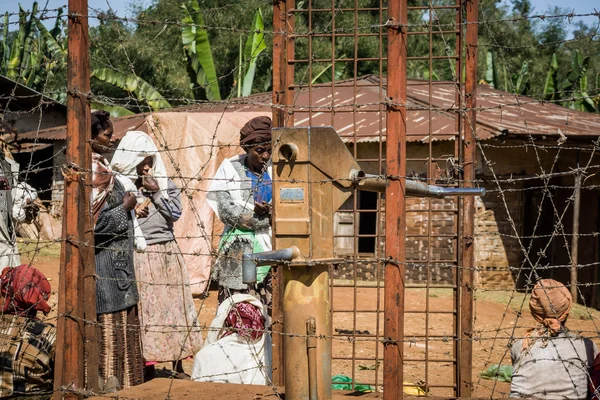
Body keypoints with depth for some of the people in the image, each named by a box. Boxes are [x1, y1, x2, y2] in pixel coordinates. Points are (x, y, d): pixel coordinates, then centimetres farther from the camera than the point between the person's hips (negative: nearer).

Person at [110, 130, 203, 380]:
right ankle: (149, 368, 6)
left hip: (167, 252, 4)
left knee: (173, 304, 5)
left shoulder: (164, 183, 8)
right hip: (139, 255, -4)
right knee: (145, 308, -3)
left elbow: (176, 212, -1)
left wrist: (156, 191, -8)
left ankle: (178, 365, 14)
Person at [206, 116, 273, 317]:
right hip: (239, 247, -2)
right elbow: (227, 211, -8)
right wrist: (267, 217, -9)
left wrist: (269, 211, -17)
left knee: (271, 307, -3)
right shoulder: (231, 169, 2)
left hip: (271, 248, 3)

:::::

Action item - Retype every line above word for word, leaving out the picture.

Exercise output -
Body keypoints with depth for some of the people in the image, each named by a box. Boxes are [x1, y1, x2, y2] in pixel coordinates. Points are (x, y, d): pixel coordinates, then centimetres farther from the camera than the point between the person's hips (negative: nearer).

Person at [110, 130, 203, 380]:
right ankle: (149, 368, 6)
left hip: (167, 252, 4)
left knee: (173, 304, 5)
left shoulder: (164, 183, 8)
right hip: (139, 255, -4)
right knee: (145, 308, -3)
left elbow: (176, 212, -1)
left wrist: (156, 191, -8)
left ankle: (178, 365, 14)
Person at [206, 116, 273, 317]:
right hip: (239, 247, -2)
right elbow: (227, 211, -8)
right wrist: (267, 217, -9)
left wrist: (269, 211, -17)
left knee: (271, 307, -3)
right shoulder: (231, 169, 2)
left hip: (271, 248, 3)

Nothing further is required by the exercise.